> [Work request 1]:
In the article on Sitel and Test and Trace, give the passage from "In a blistering" up to and including "offered the jab." again, swapping "report" for "study".
> [Work request 2]:
In the article on Sitel and Test and Trace, how many Sitel staff have been tasked with arranging vaccine appointments?

> [Selected extract]:
*****

Exclusive: Vaccine Appointment Company Among Those Slated By Finance Watchdog Over Test and Trace
Outsourcing firm, Sitel, has been subcontracted by French firm Teleperformance to support the pandemic response, despite the UK's public finance watchdog heavily criticising Sitel’s involvement with the Test and Trace programme.
At least 400 Sitel staff have been tasked with arranging vaccine appointments, PoliticsHome can reveal.
It comes after the role of private firms in the national response to the pandemic was heavily criticised by the National Audit Office (NAO) in December.
In a blistering report, the NAO said outsourcing firms, including Sitel, were initially handed contracts worth £720m to run parts of the NHS Test and Trace system, but that by mid-June staff worked just 1% of the time they were paid as cases fell.
Meanwhile, the report said during busier periods the service "struggled to test and trace as many people as it has capacity to, or to reach the contacts of people testing positive quickly enough".
It is believed the firm was handed the new role by Teleperformance to help run the 119 telephone service - which offers advice and help with booking appointments for those offered the jab.

*****

[Stored records]
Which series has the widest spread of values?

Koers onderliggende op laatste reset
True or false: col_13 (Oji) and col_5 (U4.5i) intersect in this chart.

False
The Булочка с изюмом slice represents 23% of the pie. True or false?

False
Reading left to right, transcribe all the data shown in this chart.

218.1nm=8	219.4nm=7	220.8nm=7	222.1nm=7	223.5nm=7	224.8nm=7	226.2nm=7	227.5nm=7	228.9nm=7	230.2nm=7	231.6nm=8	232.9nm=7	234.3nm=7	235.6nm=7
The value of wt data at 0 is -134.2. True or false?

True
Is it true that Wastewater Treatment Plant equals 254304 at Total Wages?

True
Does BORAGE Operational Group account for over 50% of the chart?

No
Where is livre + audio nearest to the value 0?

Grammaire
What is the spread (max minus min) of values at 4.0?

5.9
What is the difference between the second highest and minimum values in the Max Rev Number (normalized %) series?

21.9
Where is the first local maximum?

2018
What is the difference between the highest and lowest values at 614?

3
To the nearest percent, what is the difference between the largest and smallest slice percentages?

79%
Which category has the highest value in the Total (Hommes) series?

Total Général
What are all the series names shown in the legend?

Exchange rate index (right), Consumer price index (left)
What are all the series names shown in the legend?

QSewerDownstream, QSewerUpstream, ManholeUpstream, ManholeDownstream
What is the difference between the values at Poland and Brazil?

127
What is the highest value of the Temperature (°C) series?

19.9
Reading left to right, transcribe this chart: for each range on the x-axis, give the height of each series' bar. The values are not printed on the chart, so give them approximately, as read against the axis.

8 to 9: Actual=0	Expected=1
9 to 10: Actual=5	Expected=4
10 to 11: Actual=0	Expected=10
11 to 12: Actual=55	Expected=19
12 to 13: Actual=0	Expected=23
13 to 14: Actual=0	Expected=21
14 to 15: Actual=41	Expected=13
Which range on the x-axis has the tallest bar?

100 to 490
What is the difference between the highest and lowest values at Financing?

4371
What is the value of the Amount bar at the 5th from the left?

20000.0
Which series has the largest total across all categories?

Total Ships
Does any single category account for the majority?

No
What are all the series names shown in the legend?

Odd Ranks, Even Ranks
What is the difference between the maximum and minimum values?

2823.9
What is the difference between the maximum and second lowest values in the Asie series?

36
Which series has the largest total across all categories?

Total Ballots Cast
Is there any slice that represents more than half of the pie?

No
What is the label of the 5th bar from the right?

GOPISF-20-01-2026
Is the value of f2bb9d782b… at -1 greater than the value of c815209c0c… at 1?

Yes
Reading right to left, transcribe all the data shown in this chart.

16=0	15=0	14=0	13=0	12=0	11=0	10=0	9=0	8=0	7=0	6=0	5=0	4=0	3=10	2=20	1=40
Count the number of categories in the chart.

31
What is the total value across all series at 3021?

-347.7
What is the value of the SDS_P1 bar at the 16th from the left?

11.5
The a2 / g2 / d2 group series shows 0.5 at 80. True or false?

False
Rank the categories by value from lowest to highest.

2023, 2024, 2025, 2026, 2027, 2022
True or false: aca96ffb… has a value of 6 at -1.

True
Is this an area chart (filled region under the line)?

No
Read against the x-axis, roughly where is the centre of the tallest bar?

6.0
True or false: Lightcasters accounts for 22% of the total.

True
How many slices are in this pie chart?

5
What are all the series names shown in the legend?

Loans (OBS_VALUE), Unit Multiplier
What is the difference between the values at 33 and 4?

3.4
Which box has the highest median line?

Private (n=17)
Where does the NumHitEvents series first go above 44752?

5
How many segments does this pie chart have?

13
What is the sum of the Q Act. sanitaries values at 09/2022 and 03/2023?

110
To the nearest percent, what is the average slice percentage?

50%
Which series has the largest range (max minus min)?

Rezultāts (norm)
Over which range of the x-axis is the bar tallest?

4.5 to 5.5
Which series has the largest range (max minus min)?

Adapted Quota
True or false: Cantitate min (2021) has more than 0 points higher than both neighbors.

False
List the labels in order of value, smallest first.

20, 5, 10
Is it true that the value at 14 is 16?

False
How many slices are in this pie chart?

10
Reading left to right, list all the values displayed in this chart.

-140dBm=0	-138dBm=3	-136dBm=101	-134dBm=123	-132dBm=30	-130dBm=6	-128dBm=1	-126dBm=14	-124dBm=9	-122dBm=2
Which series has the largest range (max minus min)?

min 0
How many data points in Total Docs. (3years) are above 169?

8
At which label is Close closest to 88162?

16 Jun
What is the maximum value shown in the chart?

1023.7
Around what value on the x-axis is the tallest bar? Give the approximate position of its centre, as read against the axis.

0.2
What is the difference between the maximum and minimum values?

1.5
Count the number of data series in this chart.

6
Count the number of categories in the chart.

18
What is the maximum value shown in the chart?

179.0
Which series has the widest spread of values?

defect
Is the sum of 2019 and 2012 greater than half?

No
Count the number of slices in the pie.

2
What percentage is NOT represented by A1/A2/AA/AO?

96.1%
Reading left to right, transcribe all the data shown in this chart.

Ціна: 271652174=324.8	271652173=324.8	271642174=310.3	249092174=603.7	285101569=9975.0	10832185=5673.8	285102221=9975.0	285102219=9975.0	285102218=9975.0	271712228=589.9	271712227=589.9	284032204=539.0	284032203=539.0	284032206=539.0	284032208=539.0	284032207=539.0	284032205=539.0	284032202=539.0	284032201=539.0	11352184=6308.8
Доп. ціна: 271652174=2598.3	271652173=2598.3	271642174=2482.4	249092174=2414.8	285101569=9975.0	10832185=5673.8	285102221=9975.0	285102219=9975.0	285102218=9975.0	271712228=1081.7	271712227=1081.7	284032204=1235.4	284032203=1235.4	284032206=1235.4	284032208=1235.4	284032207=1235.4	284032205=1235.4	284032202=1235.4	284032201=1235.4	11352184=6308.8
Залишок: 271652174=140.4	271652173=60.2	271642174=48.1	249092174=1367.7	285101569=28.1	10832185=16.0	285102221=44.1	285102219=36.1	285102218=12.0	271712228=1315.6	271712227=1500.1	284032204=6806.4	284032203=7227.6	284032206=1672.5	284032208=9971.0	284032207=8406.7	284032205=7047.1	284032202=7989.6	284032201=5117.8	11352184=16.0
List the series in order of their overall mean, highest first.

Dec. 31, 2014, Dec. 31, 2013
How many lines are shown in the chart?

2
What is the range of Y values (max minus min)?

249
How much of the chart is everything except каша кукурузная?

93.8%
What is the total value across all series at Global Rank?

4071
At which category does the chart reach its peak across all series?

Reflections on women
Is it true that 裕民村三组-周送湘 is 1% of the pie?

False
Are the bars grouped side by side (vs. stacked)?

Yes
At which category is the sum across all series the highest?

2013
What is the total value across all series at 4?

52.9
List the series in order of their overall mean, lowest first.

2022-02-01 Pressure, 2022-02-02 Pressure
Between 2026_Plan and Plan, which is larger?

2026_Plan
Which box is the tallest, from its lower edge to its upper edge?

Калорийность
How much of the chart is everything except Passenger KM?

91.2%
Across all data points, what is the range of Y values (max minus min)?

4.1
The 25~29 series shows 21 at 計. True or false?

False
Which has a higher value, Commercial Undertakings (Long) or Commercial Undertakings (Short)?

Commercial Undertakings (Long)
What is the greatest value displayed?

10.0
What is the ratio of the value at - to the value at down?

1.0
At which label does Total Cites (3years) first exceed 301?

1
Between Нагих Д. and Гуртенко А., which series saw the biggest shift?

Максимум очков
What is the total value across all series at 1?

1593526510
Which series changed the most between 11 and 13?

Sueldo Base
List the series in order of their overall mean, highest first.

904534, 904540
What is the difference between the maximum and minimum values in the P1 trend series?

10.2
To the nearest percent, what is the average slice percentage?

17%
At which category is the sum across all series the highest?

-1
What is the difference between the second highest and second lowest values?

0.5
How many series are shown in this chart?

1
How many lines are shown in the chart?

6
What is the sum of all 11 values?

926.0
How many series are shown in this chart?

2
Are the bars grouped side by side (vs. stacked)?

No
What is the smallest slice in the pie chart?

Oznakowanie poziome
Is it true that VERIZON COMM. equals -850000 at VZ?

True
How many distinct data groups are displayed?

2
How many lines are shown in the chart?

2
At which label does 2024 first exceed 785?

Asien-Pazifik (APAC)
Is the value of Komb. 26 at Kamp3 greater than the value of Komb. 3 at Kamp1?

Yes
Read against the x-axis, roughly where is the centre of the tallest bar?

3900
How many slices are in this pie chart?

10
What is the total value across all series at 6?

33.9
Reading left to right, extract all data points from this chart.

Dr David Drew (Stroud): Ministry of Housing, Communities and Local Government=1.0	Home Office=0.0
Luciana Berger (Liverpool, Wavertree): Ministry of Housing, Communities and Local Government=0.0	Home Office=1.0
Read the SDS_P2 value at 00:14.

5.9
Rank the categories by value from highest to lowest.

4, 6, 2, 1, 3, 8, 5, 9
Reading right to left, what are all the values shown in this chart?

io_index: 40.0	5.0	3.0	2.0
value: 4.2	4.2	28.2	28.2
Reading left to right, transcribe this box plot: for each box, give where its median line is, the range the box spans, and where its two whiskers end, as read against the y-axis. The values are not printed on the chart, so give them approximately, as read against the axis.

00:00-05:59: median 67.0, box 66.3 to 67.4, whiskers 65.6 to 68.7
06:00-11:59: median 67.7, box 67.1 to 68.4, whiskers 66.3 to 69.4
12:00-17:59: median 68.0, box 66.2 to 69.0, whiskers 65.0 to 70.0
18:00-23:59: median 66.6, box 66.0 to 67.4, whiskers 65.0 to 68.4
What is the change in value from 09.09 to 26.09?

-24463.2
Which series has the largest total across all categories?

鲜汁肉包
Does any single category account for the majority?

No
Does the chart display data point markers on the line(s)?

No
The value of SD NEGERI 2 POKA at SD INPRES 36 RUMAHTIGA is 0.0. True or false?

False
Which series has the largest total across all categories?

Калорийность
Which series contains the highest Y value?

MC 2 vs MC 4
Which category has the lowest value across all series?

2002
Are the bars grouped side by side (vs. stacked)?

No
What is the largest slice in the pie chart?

*****

> [Response box 1]:
In a blistering study, the NAO said outsourcing firms, including Sitel, were initially handed contracts worth £720m to run parts of the NHS Test and Trace system, but that by mid-June staff worked just 1% of the time they were paid as cases fell.
Meanwhile, the study said during busier periods the service "struggled to test and trace as many people as it has capacity to, or to reach the contacts of people testing positive quickly enough".
It is believed the firm was handed the new role by Teleperformance to help run the 119 telephone service - which offers advice and help with booking appointments for those offered the jab.

> [Response box 2]:
At least 400.